The parallel coordinate plot has worked as intended, but in practice we can see there’s an issue: the magnitude of the range of differences between our attributes has made the visualisation difficult to interpret. Of course, it would actually be a useful visualisation for illustrating this fact. In this case, we can see the Id attribute has been included in our plot, and we don’t actually need or want this to be visualised. Removing this from the input to the plotting function may be all we need to do.
pd.plotting.parallel_coordinates(iris_data.drop("Id", axis=1), "Species")
Here we have used pandas.DataFrame.drop() to drop the Id column when we pass the Iris Flower Dataset to the parallel_coordinate function. This is done by specifying the first parameter, label, and the second parameter, axis=1 (to indicate columns).
That plot looks much better, and we can now see something interesting in the clustering of the attributes with regard to the species classifications. What stands out the most is the Setosa species, which looks to have a different pattern compared to Versicolor and Virginica.

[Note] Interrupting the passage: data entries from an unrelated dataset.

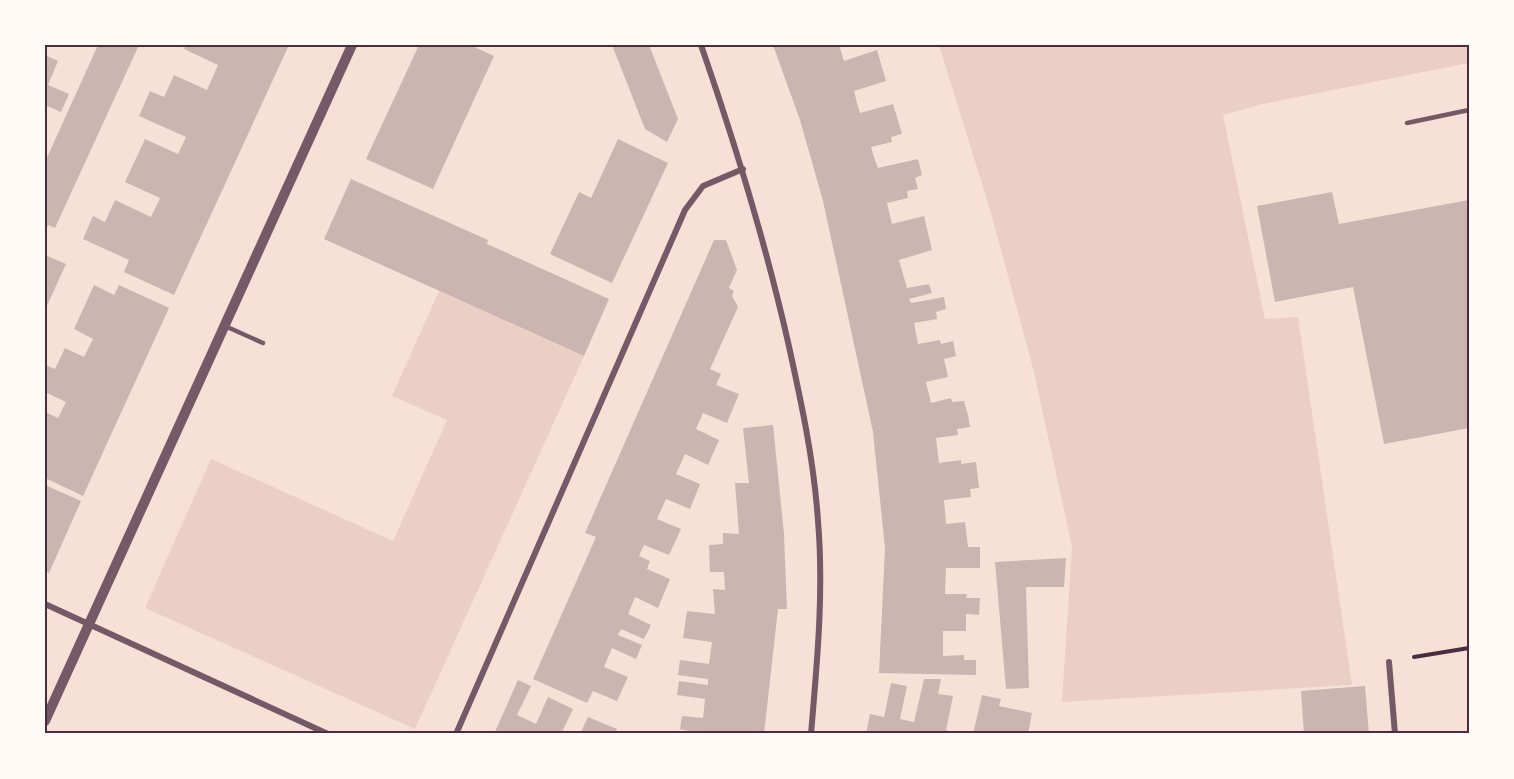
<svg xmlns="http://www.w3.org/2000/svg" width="1514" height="779" font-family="Commissioner,sans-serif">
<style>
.green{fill:#ebcfc5}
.building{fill:#ccb4b1}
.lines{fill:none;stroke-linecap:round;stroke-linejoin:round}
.path{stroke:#4a2c40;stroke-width:4}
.service{stroke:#755966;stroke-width:4.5}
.minor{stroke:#755966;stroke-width:6}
.tertiary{stroke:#755966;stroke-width:10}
.neatline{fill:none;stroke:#4a2c40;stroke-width:2}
</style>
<rect width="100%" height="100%" fill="#f7e1d7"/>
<path class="green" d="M939 45H1469V63L1263 104 1223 115 1265 319 1298 317 1352 685 1062 702 1072 547 1034 372 991 213Z
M439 291 584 356 415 729 145 608 211 459 393 541 447 420 392 396Z"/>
<path class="building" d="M98 45H139L55 228 48 225 45 231V162Z
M186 45H289L174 295 124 272 129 260 83 239 93 216 105 222 115 200 151 217 160 198 125 182 145 139 178 154 186 137 139 116 150 91 164 97 174 75 207 90 218 65 184 49Z
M419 45H470L494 56 433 189 366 159Z
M612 45H649L678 119 667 142 645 129Z
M773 45H839L844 61 877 50 886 81 854 91 857 103 860 113 893 104 902 134 891 137 892 142 871 147 874 157 878 168 918 159 922 175 915 178 918 189 907 191 908 198 887 203 892 224 924 216 932 250 899 260 907 288 929 284 932 293 909 299 911 303 944 297 946 309 936 312 937 319 914 323 918 344 940 340 941 344 953 341 956 356 944 359 948 377 926 382 931 403 951 398 952 402 964 401 968 415 970 427 957 429 958 435 936 438 939 463 961 460V464L976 462 979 488 970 489 971 497 944 500 946 524 965 522 968 547H980V568H946L945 594H967L966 598H980L979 615 966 614V631H943V656L964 655V660H976V675L879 673 885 548 873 432 823 201 800 120Z
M45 55 58 61 48 85 69 94 61 112 45 105Z
M618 139 668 163 612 283 550 254 579 192 591 198Z
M351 179 488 240 487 244 609 299 584 356 324 239Z
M1332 192 1339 224 1469 200V428L1384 444 1353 287 1275 302 1257 206Z
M714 240H726L737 270 729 288 734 291 732 296 738 307 710 369 721 374 716 385 739 394 727 423 703 413 696 429 719 440 708 465 685 454 676 474 700 484 690 509 666 499 661 510 657 519 681 529 669 555 644 545 639 556 650 561 647 569 670 579 658 608 635 597 631 607 628 614 651 625 644 639 621 629 618 635 642 645 636 659 612 648 604 667 628 677 617 701 593 691 587 703 533 679 596 537 585 533Z
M45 255 66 264 45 310Z
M94 285 114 295 119 285 169 308 83 496 45 478V412L58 418 66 402 45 392V365L55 369 65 348 84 357 93 339 74 329Z
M773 425 784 534 787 609H778L764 734H701L680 729 682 716 703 718 705 699 677 695 679 681 708 685V679L678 675 680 660 709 664 712 642 683 638 687 611 715 614 713 589 725 590 724 572H710L709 545 723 544V533L739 534 735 483H749L743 428Z
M45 485 81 501 49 573 45 571Z
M1066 558 1064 587H1026L1029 688 1006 689 995 562Z
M924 679H941L938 694 953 696 946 730 958 734H866L870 714 884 717 891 683 907 686 900 719 914 722Z
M518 680 531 686 517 715 536 724 548 697 573 709 561 734H494Z
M1365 686 1369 734H1304L1301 691Z
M982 695 1001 699 999 706 1032 713 1028 734H973Z
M588 717 617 729 615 734H580Z"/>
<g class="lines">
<path class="path" d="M1414 657 1469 648"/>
<path class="service" d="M1407 123 1469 110
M225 326 263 343"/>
<path class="minor" d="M701 45C735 143 765 241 788 342 801 401 814 460 818 521 824 592 817 663 811 734
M45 604 328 734
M1389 662 1395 734
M456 734 685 210 703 186 743 169"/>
<path class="tertiary" d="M45 721 352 45"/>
</g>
<rect width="1514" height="779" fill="none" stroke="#fffaf5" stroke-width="93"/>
<rect x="46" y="46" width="1422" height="686" class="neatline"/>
</svg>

This was actually mentioned in the dataset description.
One class is linearly separable from the other 2; the latter are NOT linearly separable from each other.UCI Machine Learning Repository: Iris Data Set
It’s still interesting to have a closer look, and it’s good practice for when working on different – perhaps undocumented – datasets. To do this we will use a scatter plot matrix, which will show us pairwise scatter plots of all of our attributes in a matrix format. Pandas has pandas.plotting.scatter_matrix() which is intuitive until you want to colour markers by category (or species), so we will instead import a high-level visualisation library based on matplotlib called seaborn. From seaborn we can use seaboard.pairplot() to plot our pairwise relationships.
import seaborn as sns sns.pairplot(iris_data.drop("Id",axis=1), hue="Species")
This is an incredibly useful visualisation which only required a single line of code, and we also have the kernel density estimates of the underlying features along the diagonal of the matrix. In this scatter plot matrix, we can confirm that the Setosa species is linearly separable, and if you wanted to you could draw a dividing line between this species and the other two. However, the Versicolor and Virginica classes are not linearly separable.
One final visualisation I want to share with you is the Andrew Curves plot for visualising clusters of multivariate data. We can plot this using pandas.plotting.andrews_curves().
pd.plotting.andrews_curves(iris_data.drop("Id", axis=1), "Species")
In this article we’ve introduced and analysed the Iris Flower Dataset. For our analysis, we’ve used the various helpful functions from the pandas package, and then we proceeded to create some interesting visualisations using pandas and seaborn on top of matplotlib. All code was written and executed within a Kaggle Kernel, here it is if you are interested, but for now all the corresponding narrative is in this article.
Now that we have a good idea about the dataset, we can move onto our experimental design. In the next part of this four part series, we will design our experiments and select some algorithms and performance measures to support our implementation and discussion of the results.